Department of Cellular and Environmental Biology, University of Perugia via Pascoli, 06123, Perugia, Italy.
Clinic for Diagnostics and Intervention, Oslo University Hospital-Rikshospitalet, Oslo, Norway.
Cell Div. 2013 Aug 6;8:11. doi: 10.1186/1747-1028-8-11. eCollection 2013.
We previously reported that a pool of low molecular weight peptides can be extracted by alkali treatment of DNA preparations obtained from prokaryotic and eukaryotic cells after intensive deproteinization. This class of peptides, isolated from wheat bud chromatin, induces growth inhibition, DNA damage, G2 checkpoint activation and apoptosis in HeLa cells. In this work we studied their mechanism of action by investigating their ability to interfere with DNA synthesis.
BrdUrd comet assays were used to detect DNA replication defects during S phase. DNA synthesis, cell proliferation, cell cycle progression and DNA damage response pathway activation were assessed using 3H-thymidine incorporation, DNA flow cytometry and Western blotting, respectively.
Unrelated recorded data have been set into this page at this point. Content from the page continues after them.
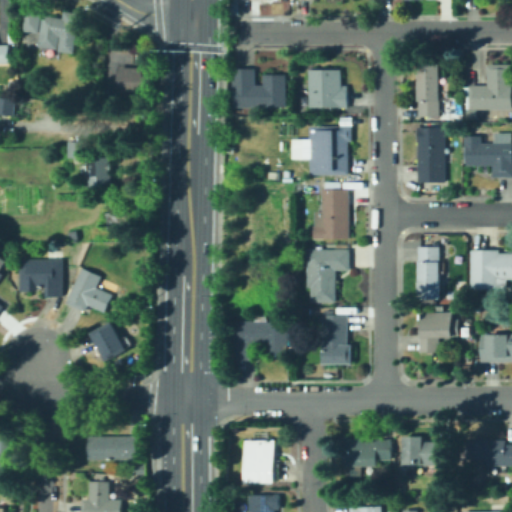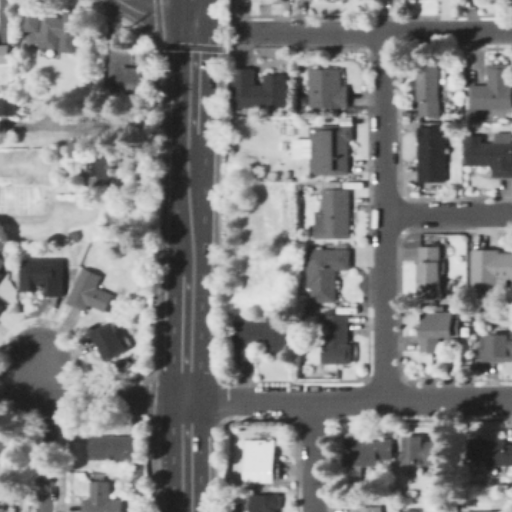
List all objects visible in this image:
road: (191, 9)
road: (199, 9)
road: (154, 16)
traffic signals: (195, 19)
road: (217, 25)
building: (52, 29)
building: (53, 29)
road: (376, 31)
road: (192, 74)
building: (129, 79)
building: (136, 82)
building: (257, 88)
building: (326, 88)
building: (329, 88)
building: (427, 89)
building: (259, 90)
building: (431, 90)
building: (489, 90)
building: (493, 93)
building: (6, 105)
building: (8, 106)
road: (105, 126)
building: (324, 148)
building: (80, 149)
building: (331, 149)
building: (490, 152)
building: (430, 153)
building: (491, 153)
building: (433, 154)
building: (99, 170)
building: (103, 171)
building: (462, 175)
road: (188, 205)
road: (447, 210)
building: (331, 214)
building: (334, 215)
road: (382, 215)
building: (120, 220)
building: (74, 236)
building: (84, 245)
building: (2, 262)
building: (490, 268)
building: (491, 269)
building: (323, 271)
building: (326, 271)
building: (427, 271)
building: (431, 272)
building: (40, 275)
building: (44, 276)
building: (1, 291)
building: (87, 291)
building: (90, 292)
building: (435, 328)
building: (438, 329)
building: (257, 338)
building: (261, 338)
road: (185, 339)
building: (335, 339)
building: (337, 339)
building: (107, 340)
building: (111, 341)
building: (495, 346)
building: (497, 346)
road: (91, 396)
road: (347, 400)
road: (45, 434)
building: (111, 446)
building: (117, 447)
building: (490, 450)
building: (361, 451)
building: (428, 451)
building: (429, 451)
building: (491, 451)
building: (366, 453)
road: (184, 455)
road: (310, 456)
building: (7, 459)
building: (257, 460)
building: (262, 461)
building: (144, 468)
building: (98, 498)
building: (102, 499)
building: (261, 502)
building: (265, 502)
building: (366, 508)
building: (368, 509)
building: (3, 510)
building: (409, 510)
building: (412, 511)
building: (482, 511)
BrdUrd labelling close to DNA strand discontinuities (comet tails) detects the number of active replicons. This number was significantly higher in treated cells (compared to controls) from entry until mid S phase, but markedly lower in late S phase, indicating the occurrence of defective DNA synthesis. In mid S phase the treated cells showed less 3H-thymidine incorporation with respect to the controls, which supports an early arrest of DNA synthesis. DNA damage response activation was also shown in both p53-defective HeLa cells and p53-proficient U2OS cells by the detection of the phosphorylated form of H2AX after peptide treatment. These events were accompanied in both cell lines by an increase in p21 levels and, in U2OS cells, of phospho-p53 (Ser15) levels. At 24 h of recovery after peptide treatment the cell cycle phase distribution was similar to that seen in controls and CDK1 kinase accumulation was not detected.
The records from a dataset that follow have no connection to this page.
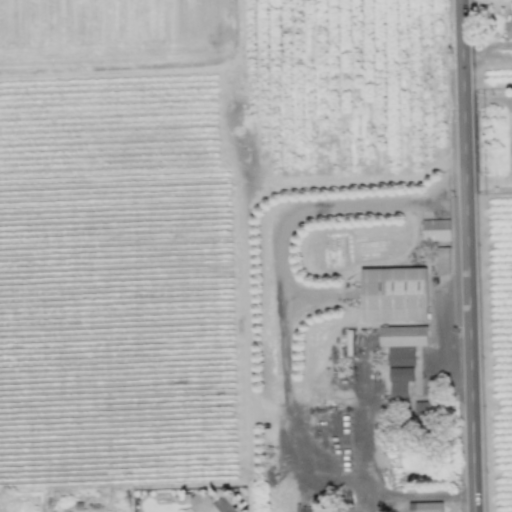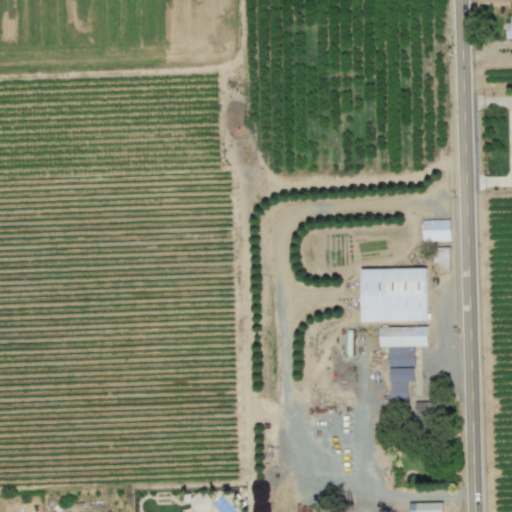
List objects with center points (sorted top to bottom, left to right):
building: (508, 28)
building: (436, 229)
road: (464, 256)
building: (394, 293)
building: (403, 342)
building: (400, 382)
building: (423, 410)
road: (363, 438)
road: (417, 495)
building: (208, 502)
building: (426, 506)
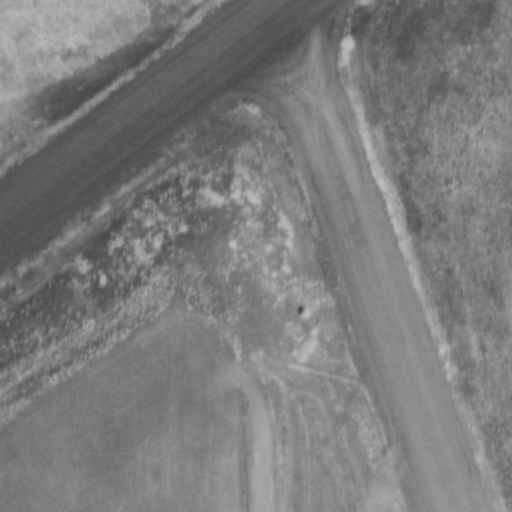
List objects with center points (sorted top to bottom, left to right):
quarry: (256, 256)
The data reported here show that the antiproliferative effect exhibited by these chromatin peptides results from their ability to induce genomic stress during DNA synthesis. This effect seems to be S-phase specific since surviving cells are able to progress through their normal cell cycle when the peptide fraction is removed from the culture medium. It is likely that the subsequent apoptosis is a consequence of the failed attempt of the tumour cells to repair the DNA damage induced by the peptides.
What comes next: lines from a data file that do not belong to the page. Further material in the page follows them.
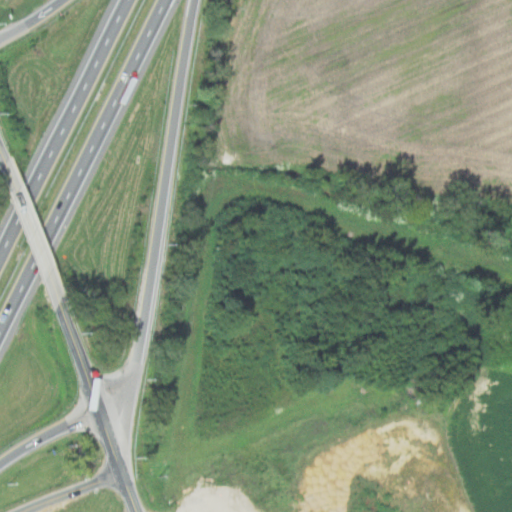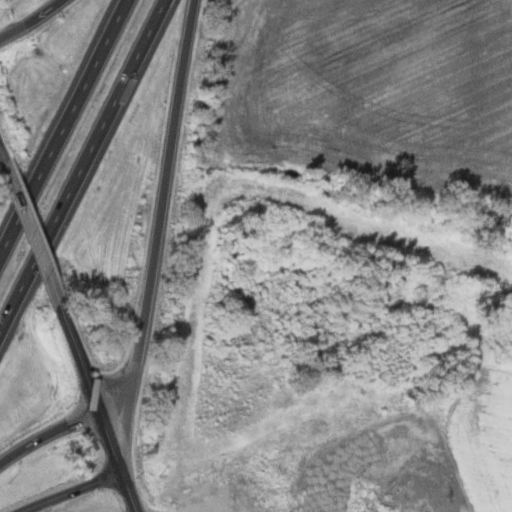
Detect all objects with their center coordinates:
road: (31, 21)
road: (62, 124)
road: (4, 155)
road: (80, 163)
road: (158, 212)
road: (33, 234)
road: (79, 357)
road: (47, 432)
road: (111, 442)
road: (78, 492)
road: (131, 493)
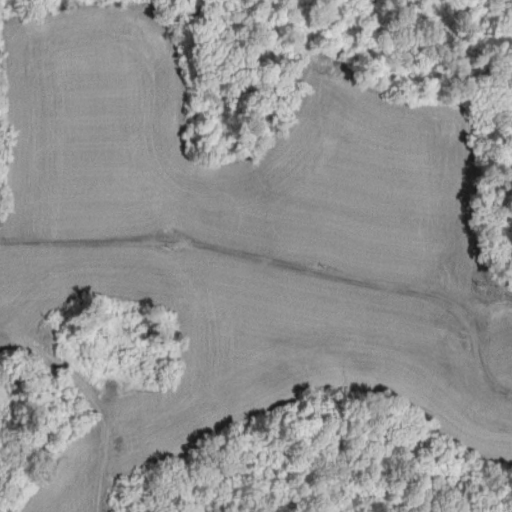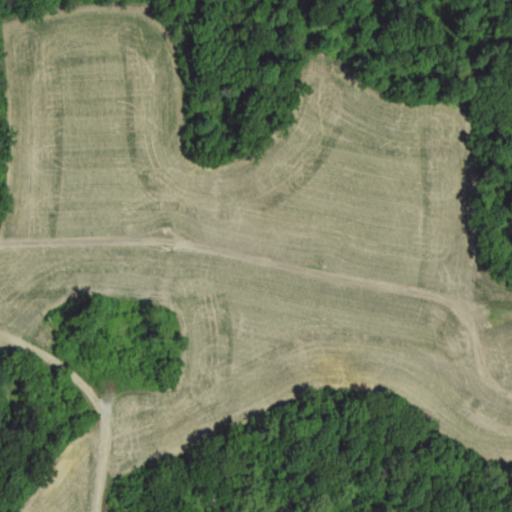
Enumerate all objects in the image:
road: (126, 240)
building: (62, 325)
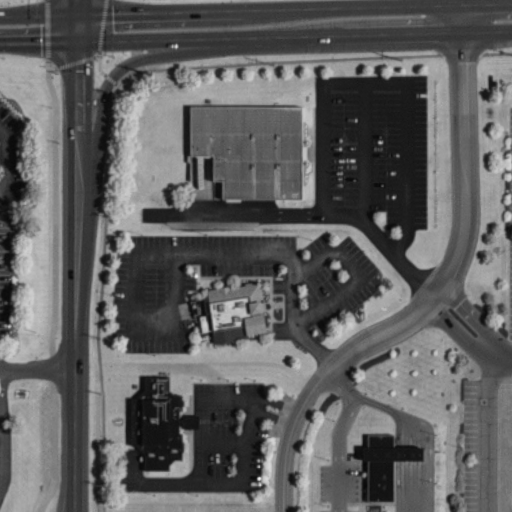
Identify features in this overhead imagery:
road: (462, 10)
road: (81, 14)
road: (385, 21)
road: (170, 26)
road: (103, 27)
road: (40, 28)
traffic signals: (81, 28)
road: (46, 35)
road: (312, 61)
road: (72, 65)
road: (99, 66)
road: (110, 80)
road: (384, 81)
road: (102, 101)
parking lot: (374, 145)
building: (250, 148)
building: (250, 148)
road: (365, 148)
road: (79, 156)
road: (6, 157)
parking lot: (511, 200)
road: (315, 215)
road: (291, 260)
road: (356, 272)
parking lot: (235, 281)
road: (53, 292)
road: (437, 298)
building: (235, 308)
building: (233, 312)
road: (136, 330)
road: (474, 330)
road: (37, 369)
road: (75, 397)
road: (3, 415)
building: (158, 422)
building: (156, 424)
road: (204, 427)
road: (6, 431)
road: (490, 432)
road: (403, 434)
road: (341, 435)
road: (224, 441)
road: (245, 441)
building: (384, 464)
building: (387, 464)
road: (134, 466)
road: (222, 483)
我们之前报道过,通过对来自原核和真核细胞的 DNA 制剂进行强烈的去蛋白化处理,用碱提取可以得到一组低分子量肽。从小麦芽染色质中分离出的这类肽可诱导 HeLa 细胞生长抑制、DNA 损伤、G2 检验点激活和细胞凋亡。在这项工作中,我们通过研究其干扰 DNA 合成的能力来研究其作用机制。
使用 BrdUrd 彗星试验检测 S 期 DNA 复制缺陷。通过 3H-胸苷掺入、DNA 流式细胞术和 Western blot 分别评估 DNA 合成、细胞增殖、细胞周期进程和 DNA 损伤反应途径的激活。
BrdUrd 标记靠近 DNA 链中断处(彗星尾部)检测活跃复制子的数量。与对照组相比,处理组细胞在进入 S 期直到中期 S 期时,该数量显著增加,但在晚期 S 期时明显减少,表明 DNA 合成存在缺陷。在中期 S 期,与对照组相比,处理组细胞的 3H-胸苷掺入量较少,这支持 DNA 合成的早期停滞。在用肽处理后,p53 缺陷型 HeLa 细胞和 p53 功能型 U2OS 细胞中均检测到 H2AX 磷酸化形式,表明 DNA 损伤反应被激活。在这两种细胞系中,p21 水平增加,在 U2OS 细胞中,磷酸化 p53(Ser15)水平增加。在用肽处理后 24 小时的恢复期间,细胞周期相分布与对照组相似,未检测到 CDK1 激酶的积累。
本文报道的数据表明,这些染色质肽表现出的抗增殖作用是由于它们在 DNA 合成过程中诱导基因组应激的能力。这种效应似乎是 S 期特异性的,因为当肽从培养基中去除时,存活的细胞能够正常通过其细胞周期。随后的细胞凋亡很可能是肿瘤细胞试图修复肽诱导的 DNA 损伤失败的结果。